◆ TASK DESCRIPTION
Restate word for word every entry that appears below, skipping its pictures.

Start of EXERCISE DATA

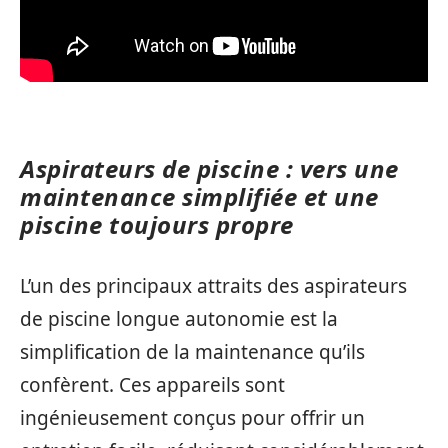
Aspirateurs de piscine : vers une
maintenance simplifiée et une
piscine toujours propre
L’un des principaux attraits des aspirateurs
de piscine longue autonomie est la
simplification de la maintenance qu’ils
confèrent. Ces appareils sont
ingénieusement conçus pour offrir un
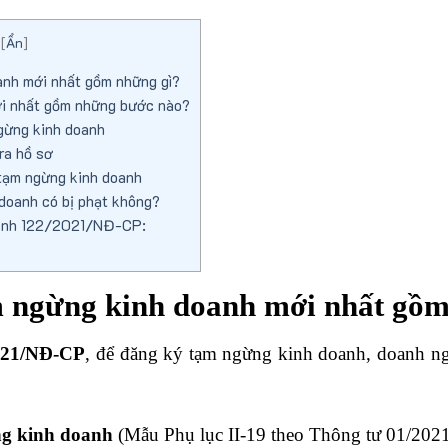
[
Ẩn
]
nh mới nhất gồm những gì?
i nhất gồm những bước nào?
gừng kinh doanh
ra hồ sơ
tạm ngừng kinh doanh
doanh có bị phạt không?
định 122/2021/NĐ-CP:
m ngừng kinh doanh mới nhất gồm
2021/NĐ-CP
, để đăng ký tạm ngừng kinh doanh, doanh ng
ng kinh doanh
(Mẫu Phụ lục II-19 theo Thông tư 01/20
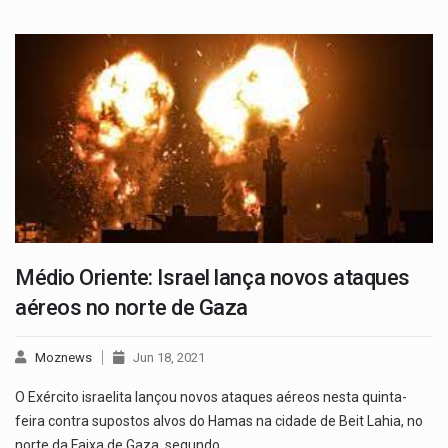
Médio Oriente: Israel lança novos ataques
aéreos no norte de Gaza
Moznews
Jun 18, 2021
O Exército israelita lançou novos ataques aéreos nesta quinta-
feira contra supostos alvos do Hamas na cidade de Beit Lahia, no
norte da Faixa de Gaza, segundo…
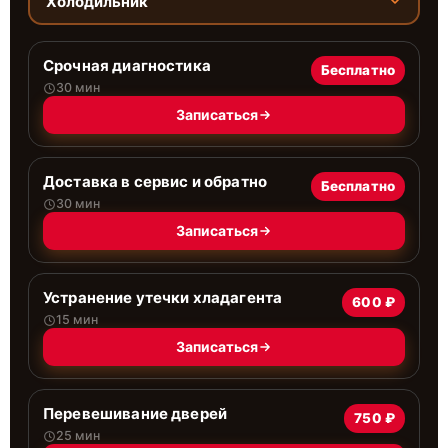
Холодильник
Срочная диагностика
Бесплатно
30 мин
Записаться
Доставка в сервис и обратно
Бесплатно
30 мин
Записаться
Устранение утечки хладагента
600 ₽
15 мин
Записаться
Перевешивание дверей
750 ₽
25 мин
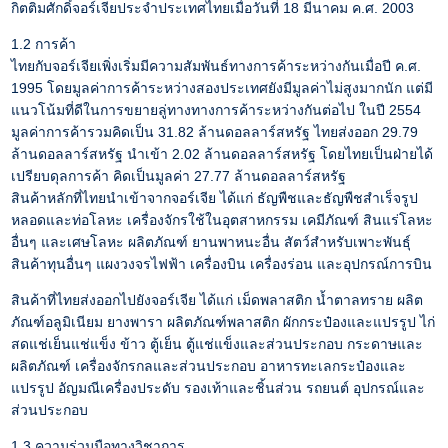
กิตติมศักดิ์จอร์เจียประจำประเทศไทยเมื่อวันที่ 18 มีนาคม ค.ศ. 2003
1.2 การค้า
ไทยกับจอร์เจียเพิ่งเริ่มมีความสัมพันธ์ทางการค้าระหว่างกันเมื่อปี ค.ศ.
1995 โดยมูลค่าการค้าระหว่างสองประเทศยังมีมูลค่าไม่สูงมากนัก แต่มี
แนวโน้มที่ดีในการขยายลู่ทางทางการค้าระหว่างกันต่อไป ในปี 2554
มูลค่าการค้ารวมคิดเป็น 31.82 ล้านดอลลาร์สหรัฐ ไทยส่งออก 29.79
ล้านดอลลาร์สหรัฐ นำเข้า 2.02 ล้านดอลลาร์สหรัฐ โดยไทยเป็นฝ่ายได้
เปรียบดุลการค้า คิดเป็นมูลค่า 27.77 ล้านดอลลาร์สหรัฐ
สินค้าหลักที่ไทยนำเข้าจากจอร์เจีย ได้แก่ ธัญพืชและธัญพืชสำเร็จรูป
หลอดและท่อโลหะ เครื่องจักรใช้ในอุตสาหกรรม เคมีภัณฑ์ สินแร่โลหะ
อื่นๆ และเศษโลหะ ผลิตภัณฑ์ ยานพาหนะอื่น สัตว์สำหรับเพาะพันธุ์
สินค้าทุนอื่นๆ แผงวงจรไฟฟ้า เครื่องบิน เครื่องร่อน และอุปกรณ์การบิน
สินค้าที่ไทยส่งออกไปยังจอร์เจีย ได้แก่ เม็ดพลาสติก น้ำตาลทราย ผลิต
ภัณฑ์อลูมิเนียม ยางพารา ผลิตภัณฑ์พลาสติก ผักกระป๋องและแปรรูป ไก่
สดแช่เย็นแช่แข็ง ข้าว ตู้เย็น ตู้แช่แข็งและส่วนประกอบ กระดาษและ
ผลิตภัณฑ์ เครื่องจักรกลและส่วนประกอบ อาหารทะเลกระป๋องและ
แปรรูป อัญมณีเครื่องประดับ รองเท้าและชิ้นส่วน รถยนต์ อุปกรณ์และ
ส่วนประกอบ
1.3 ความร่วมมือทางวิชาการ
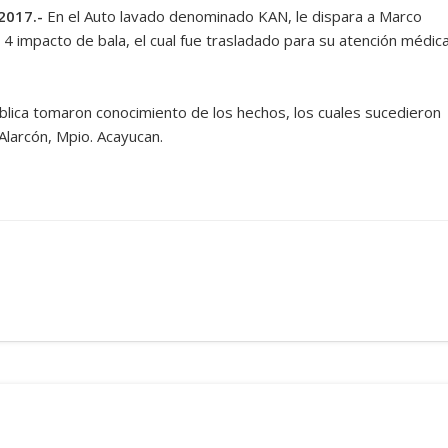
2017.-
En el Auto lavado denominado KAN, le dispara a Marco
 impacto de bala, el cual fue trasladado para su atención médic
lica tomaron conocimiento de los hechos, los cuales sucedieron
Alarcón, Mpio. Acayucan.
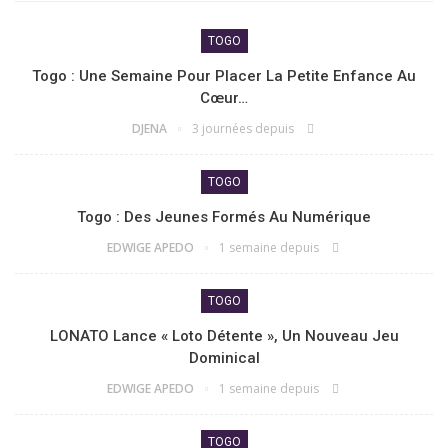
TOGO
Togo : Une Semaine Pour Placer La Petite Enfance Au
Cœur…
DJENA
3 journées depuis
TOGO
Togo : Des Jeunes Formés Au Numérique
EDWIGE APEDO
1 semaine depuis
TOGO
LONATO Lance « Loto Détente », Un Nouveau Jeu
Dominical
EDWIGE APEDO
1 semaine depuis
TOGO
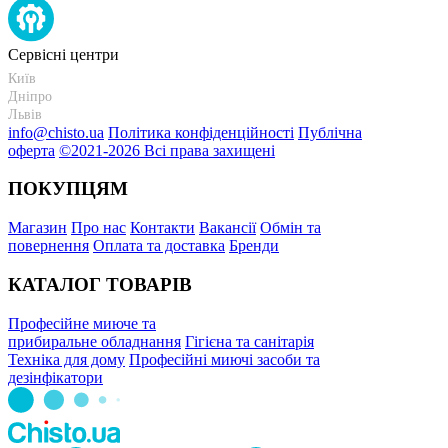
Сервісні центри
Київ
+38 095-273-95-15
Дніпро
+38 095-274-63-06
Львів
+38 099-301-82-69
info@chisto.ua
Політика конфіденційності
Публічна
оферта
©2021-2026 Всі права захищені
ПОКУПЦЯМ
Магазин
Про нас
Контакти
Вакансії
Обмін та
повернення
Оплата та доставка
Бренди
КАТАЛОГ ТОВАРІВ
Професійне миюче та
прибиральне обладнання
Гігієна та санітарія
Техніка для дому
Професійні миючі засоби та
дезінфікатори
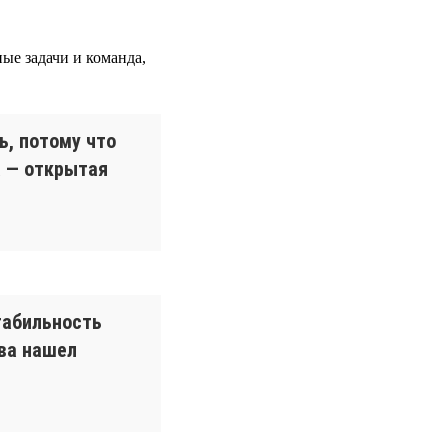
ные задачи и команда,
ь, потому что
а — открытая
табильность
ова нашел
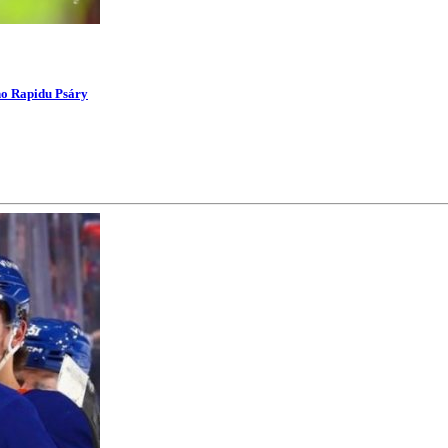
ího Rapidu Psáry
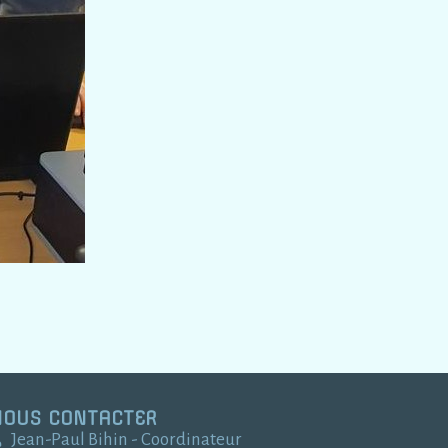
NOUS CONTACTER
Jean-Paul Bihin - Coordinateur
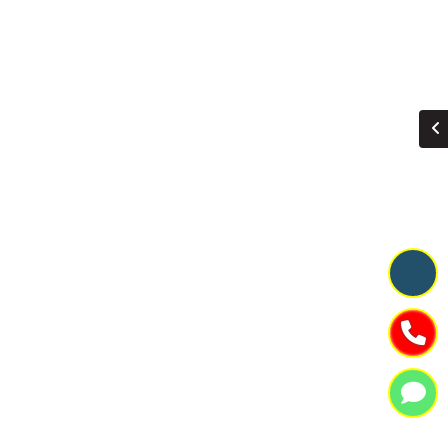
MOOC LỒNG JUNTON ( RÀO ) JUNTON 40FT GIÁ TỐT
SƠ MI RƠ MOOC ( RO MOOC ) SÀN 40FT 12,4M JUNTON GIÁ TỐT
Liên hệ: 0917571195
Liên hệ: 0917571195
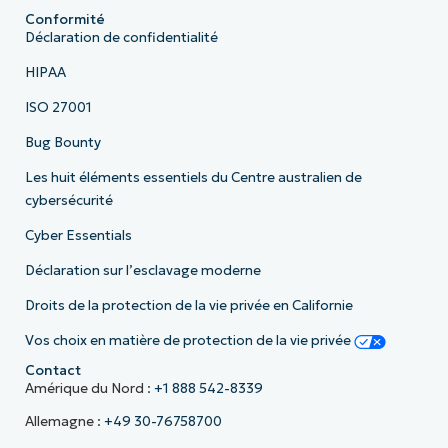
Conformité
Déclaration de confidentialité
HIPAA
ISO 27001
Bug Bounty
Les huit éléments essentiels du Centre australien de
cybersécurité
Cyber Essentials
Déclaration sur l’esclavage moderne
Droits de la protection de la vie privée en Californie
Vos choix en matière de protection de la vie privée
Contact
Amérique du Nord :
+1 888 542-8339
Allemagne :
+49 30-76758700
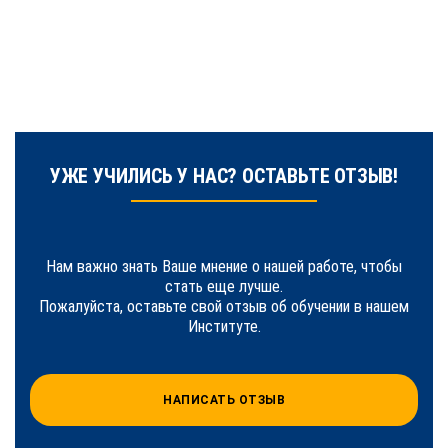
УЖЕ УЧИЛИСЬ У НАС? ОСТАВЬТЕ ОТЗЫВ!
Нам важно знать Ваше мнение о нашей работе, чтобы
стать еще лучше.
Пожалуйста, оставьте свой отзыв об обучении в нашем
Институте.
НАПИСАТЬ ОТЗЫВ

End of EXERCISE DATA

◆ RESPONSE TO THIS EXERCISE
Aspirateurs de piscine : vers une
maintenance simplifiée et une
piscine toujours propre
L’un des principaux attraits des aspirateurs
de piscine longue autonomie est la
simplification de la maintenance qu’ils
confèrent. Ces appareils sont
ingénieusement conçus pour offrir un
[
Ẩn
]
nh mới nhất gồm những gì?
i nhất gồm những bước nào?
gừng kinh doanh
ra hồ sơ
tạm ngừng kinh doanh
doanh có bị phạt không?
định 122/2021/NĐ-CP:
m ngừng kinh doanh mới nhất gồm
2021/NĐ-CP
, để đăng ký tạm ngừng kinh doanh, doanh ng
ng kinh doanh
(Mẫu Phụ lục II-19 theo Thông tư 01/20
Médio Oriente: Israel lança novos ataques
aéreos no norte de Gaza
Moznews
Jun 18, 2021
O Exército israelita lançou novos ataques aéreos nesta quinta-
feira contra supostos alvos do Hamas na cidade de Beit Lahia, no
norte da Faixa de Gaza, segundo…
Холодильник
Срочная диагностика
Бесплатно
30 мин
Записаться
Доставка в сервис и обратно
Бесплатно
30 мин
Записаться
Устранение утечки хладагента
600 ₽
15 мин
Записаться
Перевешивание дверей
750 ₽
25 мин
กิตติมศักดิ์จอร์เจียประจำประเทศไทยเมื่อวันที่ 18 มีนาคม ค.ศ. 2003
1.2 การค้า
ไทยกับจอร์เจียเพิ่งเริ่มมีความสัมพันธ์ทางการค้าระหว่างกันเมื่อปี ค.ศ.
1995 โดยมูลค่าการค้าระหว่างสองประเทศยังมีมูลค่าไม่สูงมากนัก แต่มี
แนวโน้มที่ดีในการขยายลู่ทางทางการค้าระหว่างกันต่อไป ในปี 2554
มูลค่าการค้ารวมคิดเป็น 31.82 ล้านดอลลาร์สหรัฐ ไทยส่งออก 29.79
ล้านดอลลาร์สหรัฐ นำเข้า 2.02 ล้านดอลลาร์สหรัฐ โดยไทยเป็นฝ่ายได้
เปรียบดุลการค้า คิดเป็นมูลค่า 27.77 ล้านดอลลาร์สหรัฐ
สินค้าหลักที่ไทยนำเข้าจากจอร์เจีย ได้แก่ ธัญพืชและธัญพืชสำเร็จรูป
หลอดและท่อโลหะ เครื่องจักรใช้ในอุตสาหกรรม เคมีภัณฑ์ สินแร่โลหะ
อื่นๆ และเศษโลหะ ผลิตภัณฑ์ ยานพาหนะอื่น สัตว์สำหรับเพาะพันธุ์
สินค้าทุนอื่นๆ แผงวงจรไฟฟ้า เครื่องบิน เครื่องร่อน และอุปกรณ์การบิน
สินค้าที่ไทยส่งออกไปยังจอร์เจีย ได้แก่ เม็ดพลาสติก น้ำตาลทราย ผลิต
ภัณฑ์อลูมิเนียม ยางพารา ผลิตภัณฑ์พลาสติก ผักกระป๋องและแปรรูป ไก่
สดแช่เย็นแช่แข็ง ข้าว ตู้เย็น ตู้แช่แข็งและส่วนประกอบ กระดาษและ
ผลิตภัณฑ์ เครื่องจักรกลและส่วนประกอบ อาหารทะเลกระป๋องและ
แปรรูป อัญมณีเครื่องประดับ รองเท้าและชิ้นส่วน รถยนต์ อุปกรณ์และ
ส่วนประกอบ
1.3 ความร่วมมือทางวิชาการ
2017.-
En el Auto lavado denominado KAN, le dispara a Marco
 impacto de bala, el cual fue trasladado para su atención médic
lica tomaron conocimiento de los hechos, los cuales sucedieron
Alarcón, Mpio. Acayucan.
TOGO
Togo : Une Semaine Pour Placer La Petite Enfance Au
Cœur…
DJENA
3 journées depuis
TOGO
Togo : Des Jeunes Formés Au Numérique
EDWIGE APEDO
1 semaine depuis
TOGO
LONATO Lance « Loto Détente », Un Nouveau Jeu
Dominical
EDWIGE APEDO
1 semaine depuis
TOGO
Сервісні центри
Київ
+38 095-273-95-15
Дніпро
+38 095-274-63-06
Львів
+38 099-301-82-69
info@chisto.ua
Політика конфіденційності
Публічна
оферта
©2021-2026 Всі права захищені
ПОКУПЦЯМ
Магазин
Про нас
Контакти
Вакансії
Обмін та
повернення
Оплата та доставка
Бренди
КАТАЛОГ ТОВАРІВ
Професійне миюче та
прибиральне обладнання
Гігієна та санітарія
Техніка для дому
Професійні миючі засоби та
дезінфікатори
ные задачи и команда,
ь, потому что
а — открытая
табильность
ова нашел
ího Rapidu Psáry
NOUS CONTACTER
Jean-Paul Bihin - Coordinateur
MOOC LỒNG JUNTON ( RÀO ) JUNTON 40FT GIÁ TỐT
SƠ MI RƠ MOOC ( RO MOOC ) SÀN 40FT 12,4M JUNTON GIÁ TỐT
Liên hệ: 0917571195
Liên hệ: 0917571195
Conformité
Déclaration de confidentialité
HIPAA
ISO 27001
Bug Bounty
Les huit éléments essentiels du Centre australien de
cybersécurité
Cyber Essentials
Déclaration sur l’esclavage moderne
Droits de la protection de la vie privée en Californie
Vos choix en matière de protection de la vie privée
Contact
Amérique du Nord :
+1 888 542-8339
Allemagne :
+49 30-76758700
УЖЕ УЧИЛИСЬ У НАС? ОСТАВЬТЕ ОТЗЫВ!
Нам важно знать Ваше мнение о нашей работе, чтобы
стать еще лучше.
Пожалуйста, оставьте свой отзыв об обучении в нашем
Институте.
НАПИСАТЬ ОТЗЫВ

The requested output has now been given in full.